The Wangs vs. the World(102)
Out the window, the horror of the postindustrial landscape was obscured by its own waste, a thick brown mist that hung heavy in the sky. The train windows were filmed over with it. Charles peered at the grimy windowsill. Putrid neon gum had hardened in one corner and a fluff of gray down, the vestige of some long-ago disease-ridden bird, mixed with curls of dust. Charles lifted his sleeve from the armrest and moved away from the window. Would it all be like this? Would the longitude and latitude on his deed point towards rows of tenements and factories where children worked for slave wages? A settled town of cheap shops and pasteboard houses that would collapse like they had just months ago in Sichuan after that unimaginable earthquake?
Disappointment crowded in. What would Barbra say if he had come all this way for nothing, for a place that didn’t even exist anymore? Charles closed his eyes and sank into his seat, wishing that he had something to place between his head and the dingy white cover that was meant to protect the top of the train seat from the passengers’ greasy scalps.
Before he even realized that he was asleep, the train screeched to a stop. What is that strange skill that allows us to doze through an unknown route and wake up at the correct station? He rushed to pick up his jacket and bag, glad to leave the train behind.

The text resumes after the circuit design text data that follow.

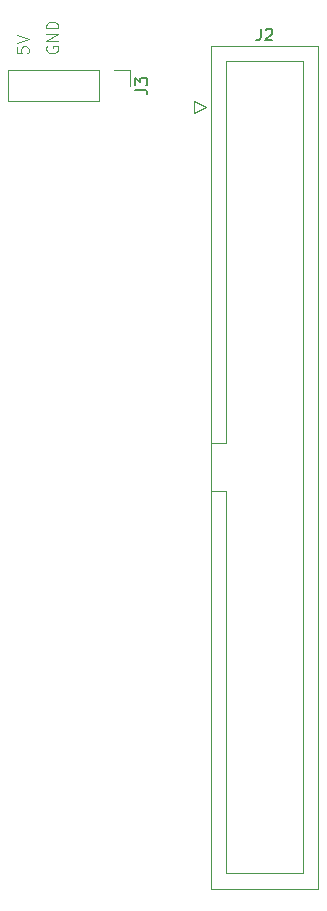
<source format=gbr>
%TF.GenerationSoftware,KiCad,Pcbnew,8.0.1*%
%TF.CreationDate,2024-04-03T11:18:02-05:00*%
%TF.ProjectId,SCSI-Adapter,53435349-2d41-4646-9170-7465722e6b69,rev?*%
%TF.SameCoordinates,Original*%
%TF.FileFunction,Legend,Top*%
%TF.FilePolarity,Positive*%
%FSLAX46Y46*%
G04 Gerber Fmt 4.6, Leading zero omitted, Abs format (unit mm)*
G04 Created by KiCad (PCBNEW 8.0.1) date 2024-04-03 11:18:02*
%MOMM*%
%LPD*%
G01*
G04 APERTURE LIST*
%ADD10C,0.100000*%
%ADD11C,0.150000*%
%ADD12C,0.120000*%
G04 APERTURE END LIST*
D10*
X178420038Y-45672306D02*
X178372419Y-45767544D01*
X178372419Y-45767544D02*
X178372419Y-45910401D01*
X178372419Y-45910401D02*
X178420038Y-46053258D01*
X178420038Y-46053258D02*
X178515276Y-46148496D01*
X178515276Y-46148496D02*
X178610514Y-46196115D01*
X178610514Y-46196115D02*
X178800990Y-46243734D01*
X178800990Y-46243734D02*
X178943847Y-46243734D01*
X178943847Y-46243734D02*
X179134323Y-46196115D01*
X179134323Y-46196115D02*
X179229561Y-46148496D01*
X179229561Y-46148496D02*
X179324800Y-46053258D01*
X179324800Y-46053258D02*
X179372419Y-45910401D01*
X179372419Y-45910401D02*
X179372419Y-45815163D01*
X179372419Y-45815163D02*
X179324800Y-45672306D01*
X179324800Y-45672306D02*
X179277180Y-45624687D01*
X179277180Y-45624687D02*
X178943847Y-45624687D01*
X178943847Y-45624687D02*
X178943847Y-45815163D01*
X179372419Y-45196115D02*
X178372419Y-45196115D01*
X178372419Y-45196115D02*
X179372419Y-44624687D01*
X179372419Y-44624687D02*
X178372419Y-44624687D01*
X179372419Y-44148496D02*
X178372419Y-44148496D01*
X178372419Y-44148496D02*
X178372419Y-43910401D01*
X178372419Y-43910401D02*
X178420038Y-43767544D01*
X178420038Y-43767544D02*
X178515276Y-43672306D01*
X178515276Y-43672306D02*
X178610514Y-43624687D01*
X178610514Y-43624687D02*
X178800990Y-43577068D01*
X178800990Y-43577068D02*
X178943847Y-43577068D01*
X178943847Y-43577068D02*
X179134323Y-43624687D01*
X179134323Y-43624687D02*
X179229561Y-43672306D01*
X179229561Y-43672306D02*
X179324800Y-43767544D01*
X179324800Y-43767544D02*
X179372419Y-43910401D01*
X179372419Y-43910401D02*
X179372419Y-44148496D01*
X175872419Y-45719925D02*
X175872419Y-46196115D01*
X175872419Y-46196115D02*
X176348609Y-46243734D01*
X176348609Y-46243734D02*
X176300990Y-46196115D01*
X176300990Y-46196115D02*
X176253371Y-46100877D01*
X176253371Y-46100877D02*
X176253371Y-45862782D01*
X176253371Y-45862782D02*
X176300990Y-45767544D01*
X176300990Y-45767544D02*
X176348609Y-45719925D01*
X176348609Y-45719925D02*
X176443847Y-45672306D01*
X176443847Y-45672306D02*
X176681942Y-45672306D01*
X176681942Y-45672306D02*
X176777180Y-45719925D01*
X176777180Y-45719925D02*
X176824800Y-45767544D01*
X176824800Y-45767544D02*
X176872419Y-45862782D01*
X176872419Y-45862782D02*
X176872419Y-46100877D01*
X176872419Y-46100877D02*
X176824800Y-46196115D01*
X176824800Y-46196115D02*
X176777180Y-46243734D01*
X175872419Y-45386591D02*
X176872419Y-45053258D01*
X176872419Y-45053258D02*
X175872419Y-44719925D01*
D11*
X196516666Y-44154819D02*
X196516666Y-44869104D01*
X196516666Y-44869104D02*
X196469047Y-45011961D01*
X196469047Y-45011961D02*
X196373809Y-45107200D01*
X196373809Y-45107200D02*
X196230952Y-45154819D01*
X196230952Y-45154819D02*
X196135714Y-45154819D01*
X196945238Y-44250057D02*
X196992857Y-44202438D01*
X196992857Y-44202438D02*
X197088095Y-44154819D01*
X197088095Y-44154819D02*
X197326190Y-44154819D01*
X197326190Y-44154819D02*
X197421428Y-44202438D01*
X197421428Y-44202438D02*
X197469047Y-44250057D01*
X197469047Y-44250057D02*
X197516666Y-44345295D01*
X197516666Y-44345295D02*
X197516666Y-44440533D01*
X197516666Y-44440533D02*
X197469047Y-44583390D01*
X197469047Y-44583390D02*
X196897619Y-45154819D01*
X196897619Y-45154819D02*
X197516666Y-45154819D01*
X185904819Y-49333333D02*
X186619104Y-49333333D01*
X186619104Y-49333333D02*
X186761961Y-49380952D01*
X186761961Y-49380952D02*
X186857200Y-49476190D01*
X186857200Y-49476190D02*
X186904819Y-49619047D01*
X186904819Y-49619047D02*
X186904819Y-49714285D01*
X185904819Y-48952380D02*
X185904819Y-48333333D01*
X185904819Y-48333333D02*
X186285771Y-48666666D01*
X186285771Y-48666666D02*
X186285771Y-48523809D01*
X186285771Y-48523809D02*
X186333390Y-48428571D01*
X186333390Y-48428571D02*
X186381009Y-48380952D01*
X186381009Y-48380952D02*
X186476247Y-48333333D01*
X186476247Y-48333333D02*
X186714342Y-48333333D01*
X186714342Y-48333333D02*
X186809580Y-48380952D01*
X186809580Y-48380952D02*
X186857200Y-48428571D01*
X186857200Y-48428571D02*
X186904819Y-48523809D01*
X186904819Y-48523809D02*
X186904819Y-48809523D01*
X186904819Y-48809523D02*
X186857200Y-48904761D01*
X186857200Y-48904761D02*
X186809580Y-48952380D01*
D12*
%TO.C,J2*%
X190900000Y-50300000D02*
X190900000Y-51300000D01*
X190900000Y-51300000D02*
X191900000Y-50800000D01*
X191900000Y-50800000D02*
X190900000Y-50300000D01*
X192290000Y-45590000D02*
X201410000Y-45590000D01*
X192290000Y-79230000D02*
X193600000Y-79230000D01*
X192290000Y-116970000D02*
X192290000Y-45590000D01*
X193600000Y-46890000D02*
X200100000Y-46890000D01*
X193600000Y-79230000D02*
X193600000Y-46890000D01*
X193600000Y-83330000D02*
X192290000Y-83330000D01*
X193600000Y-83330000D02*
X193600000Y-83330000D01*
X193600000Y-115670000D02*
X193600000Y-83330000D01*
X200100000Y-46890000D02*
X200100000Y-115670000D01*
X200100000Y-115670000D02*
X193600000Y-115670000D01*
X201410000Y-45590000D02*
X201410000Y-116970000D01*
X201410000Y-116970000D02*
X192290000Y-116970000D01*
%TO.C,J3*%
X175170000Y-47670000D02*
X175170000Y-50330000D01*
X182850000Y-47670000D02*
X175170000Y-47670000D01*
X182850000Y-47670000D02*
X182850000Y-50330000D01*
X182850000Y-50330000D02*
X175170000Y-50330000D01*
X184120000Y-47670000D02*
X185450000Y-47670000D01*
X185450000Y-47670000D02*
X185450000Y-49000000D01*
%TD*%
M02*

</source>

At the station, Charles waited for nearly an hour before a suspiciously new taxi finally deigned to pull up. It bumped him over a series of rural roads, the driver speaking at first in some sort of dialect that Charles could barely understand before he switched to a flawless Mandarin. On the outskirts of town, they saw a benighted huddle of mud-and-straw huts, shocking in their crudity. Next to them, children rolled an oil drum in a field, but they paused and looked up as the taxi passed. One small girl on the end waved, and Charles waved back, wishing that he could take her with him and put some new, clean clothes on her. A little girl should have a pretty dress. As they got closer to town, the road smoothed out and the houses began to look less haphazard. Charles looked down at the map. The mountains rose in the distance, just as they did on the map, and the road began to curve in a recognizable way towards a body of water in the distance. This was it. Charles felt sick. He couldn’t wait to see it and he didn’t want to look at it at all.
Desire, as always, outweighed fear.
An open ditch ran along the side of the road. Charles directed the driver to park next to it. “This is my family’s old estate,” he explained, proud. “I’m going to have a look at it. Wait here, please, until I return.”
Tapping a cigarette out of a packet marked with a warning label and a photo of a shriveled fetus, the driver spit into the ditch. “How do I know you’ll come back?”
“I’ll leave my bag here with you.”
The driver flicked his plastic green lighter and leaned into the flame. “What do I want with your old clothes? I don’t even know if you can afford to pay me for waiting.”
Charles was offended. His ability to pay for something like a taxi ride had never been called into question. “I can pay. There’s no reason to doubt me.”
Their eyes met in the rearview mirror, and Charles saw himself the way the other man saw him. Not as the prosperous businessman he so recently was, or as the scion of a landed family that he always would be, but as a foreigner wearing the same clothes he’d worn yesterday and the day before. He wanted to flash what remained of the bills, which he’d changed into yuan at the airport—that, at least, had made them multiply in a satisfying way—but Charles was now keenly aware of being in a deserted stretch of country where the driver might have compatriots without such law-abiding jobs. He left his money pouch strapped securely to his chest and instead opened his wallet to show the smaller stash of money that he’d placed there for incidentals.
The driver nodded, satisfied. “Leave your bag, and give me half now,” he said.
The land in China. The landinChina. ThelandinChina.
Charles got out of the cab, hopped over the ditch, and walked straight into the field. He had drawn a painstaking outline of the land on Xeroxed pages of a topographical map and now he held them up, trying to get his bearings. In Los Angeles, real estate had never interested Charles. He had made sure to own his factories and his home—useless ambitions, in the end—but he had never been like some of his friends who snapped up sixteenplex apartments in Koreatown and minimalls in Studio City as quickly as they became available. As a result, he’d neglected to develop a talent for estimating acres or square footage at a glance, but if he had translated the old surveyor measurements on the land correctly, his family’s holdings stretched out all the way to the mountains up ahead, acres and acres of it. More than hundreds, for sure. Thousands? Tens of thousands? The thought of it dizzied him. To the left and right, at the far edges of his vision, the horizon shimmered and the land seemed infinite. It was like owning all of Bel-Air and most of Westwood, too.
He peered out at the mountain. Was the family house still extant? It was hard to tell. Clusters of crumbling buildings dotted the mountainside and from a distance it was impossible to tell whether they were newer or older. The outline of the mountain ridge, though, felt familiar to Charles. I know this place, he thought. It was a comforting thought.
I know this place. This place is mine.
The soft curve of these mountains, interrupted by a tall jagged peak, was a part of his blood and his birthright. His father may not have managed to pass on the land itself, but this knowing was nearly as powerful an inheritance.